Joaquim Ferreira: o barbeiro que deixa saudades em Santarém
Nunca aprendeu a ler nem a escrever mas conhecia Santarém como poucos. Durante décadas, a sua cadeira de barbeiro foi palco de histórias, notícias e amizades que marcaram gerações.
A história de Joaquim da Silva Alves Ferreira confunde-se com a própria vida social de Santarém. As raízes da família na cidade começaram quando o pai ali se fixou para pintar o Teatro Rosa Damasceno, trazendo consigo uma herança humilde e trabalhadora que moldaria o percurso do filho. Desde muito cedo, Joaquim Ferreira aprendeu a arte de barbeiro. Foi ofício e missão de vida. Num tempo em que a profissão exigia técnica apurada e mão firme, trabalhou sempre “à moda antiga”, de lâmina na mão e destreza no gesto, conquistando clientes pela precisão do corte e pela conversa franca.

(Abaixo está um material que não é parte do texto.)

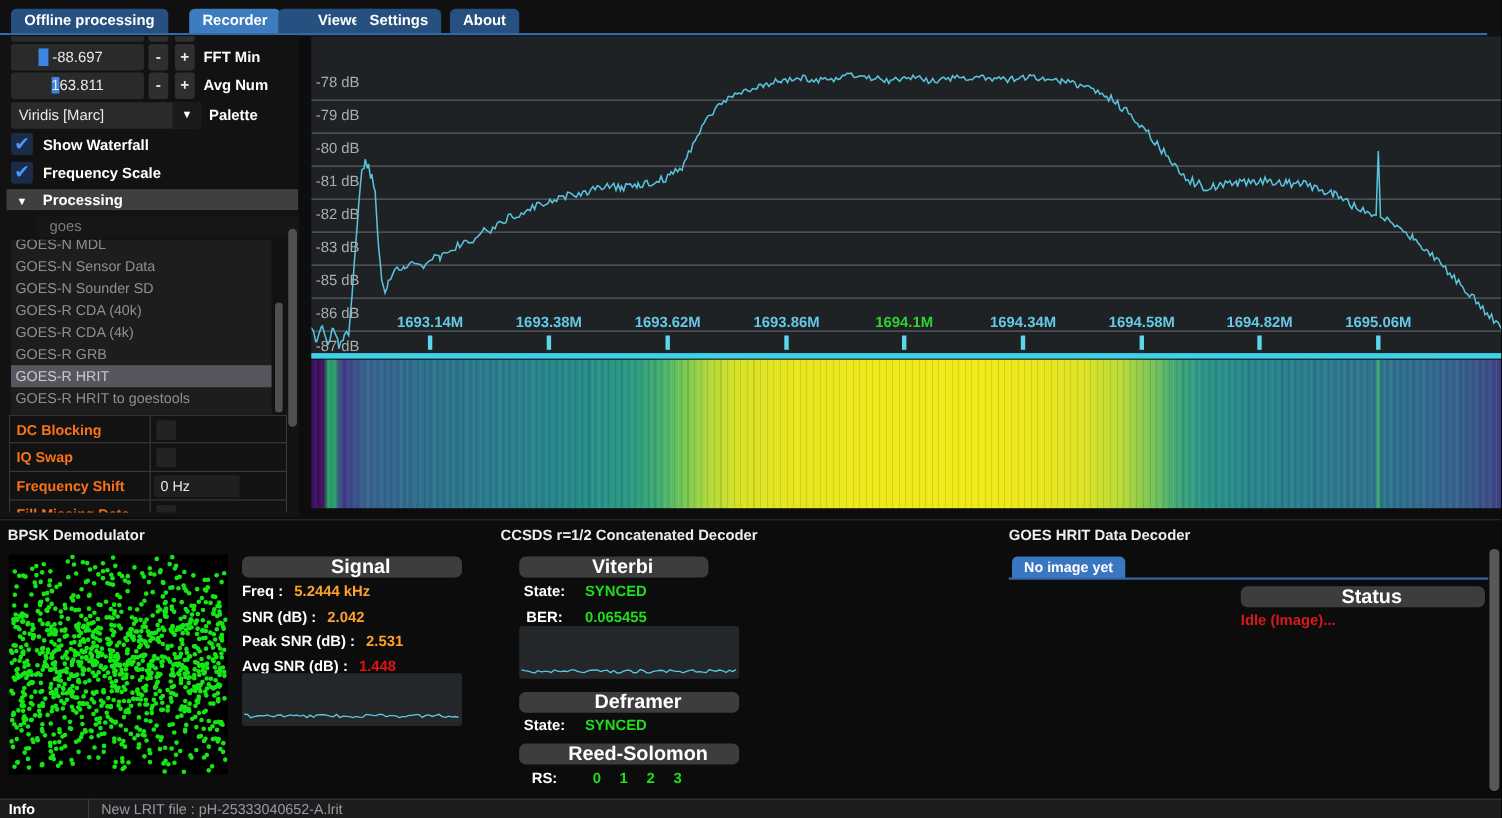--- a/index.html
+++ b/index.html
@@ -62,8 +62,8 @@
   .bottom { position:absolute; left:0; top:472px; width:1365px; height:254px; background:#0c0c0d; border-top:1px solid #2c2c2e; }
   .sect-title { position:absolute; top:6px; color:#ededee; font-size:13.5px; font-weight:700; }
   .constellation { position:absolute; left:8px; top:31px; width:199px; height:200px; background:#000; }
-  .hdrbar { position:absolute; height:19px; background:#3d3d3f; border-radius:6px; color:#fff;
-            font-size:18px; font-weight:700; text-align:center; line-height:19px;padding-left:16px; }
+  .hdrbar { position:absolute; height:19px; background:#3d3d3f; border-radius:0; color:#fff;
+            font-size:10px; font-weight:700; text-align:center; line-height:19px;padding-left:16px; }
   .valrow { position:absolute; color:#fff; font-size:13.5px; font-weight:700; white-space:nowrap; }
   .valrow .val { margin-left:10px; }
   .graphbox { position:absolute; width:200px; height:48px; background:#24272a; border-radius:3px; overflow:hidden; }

Sem nunca ter aprendido a ler ou escrever, mantinha-se informado graças aos clientes que lhe liam o jornal enquanto aguardavam a sua vez. Era assim que acompanhava o pulsar da cidade e do mundo. Interessava-se pela vida local, discutia assuntos da actualidade e fazia do seu espaço muito mais do que uma barbearia. Sportinguista convicto, viveu na Portela das Padeiras antes de se mudar para a Travessa do Montalvo, no coração da cidade. Mas foi atrás da cadeira de barbeiro que construiu a sua verdadeira morada social. Começou na Rua Guilherme de Azevedo, conhecida como Rua do Central, e mais tarde transferiu o negócio para o Largo dos Pasteleiros, onde permaneceu até 2020, ano em que a pandemia fechou portas a um espaço que durante décadas esteve sempre aberto.
A barbearia era ponto de encontro de amigos e desconhecidos, um centro informal de convívio onde se trocavam notícias, confidências e gargalhadas. Joaquim tinha uma forma única de acolher. A sua energia e abertura fizeram dele uma figura acarinhada, alguém que criava laços profundos com quem por lá passava.
Homem de família, deixou dois filhos, a quem transmitiu os valores do trabalho e da responsabilidade comunitária. Carlos Ferreira construiu uma carreira dedicada à saúde pública, tendo sido director executivo do Agrupamento de Centros de Saúde Lezíria, com participação activa em congressos, conferências e formação em todo o país. Já José Ferreira seguiu caminho na indústria farmacêutica, onde acumulou sucessos profissionais. Deixa também cinco netos, Catarina, Diogo, Duarte, João e Inês, que guardam memórias do avô e dos cortes de cabelo feitos com carinho e mestria. Entre filhos, netos e bisnetos, fica um legado feliz, profundamente enraizado em Santarém.
Mais do que um barbeiro, Joaquim Ferreira foi um homem da comunidade. A cidade perde uma das suas figuras maiores do quotidiano, mas ganha a certeza de que, enquanto houver histórias para contar, o seu nome continuará a ecoar nas conversas à porta das lojas e nas memórias de quem por ele passou.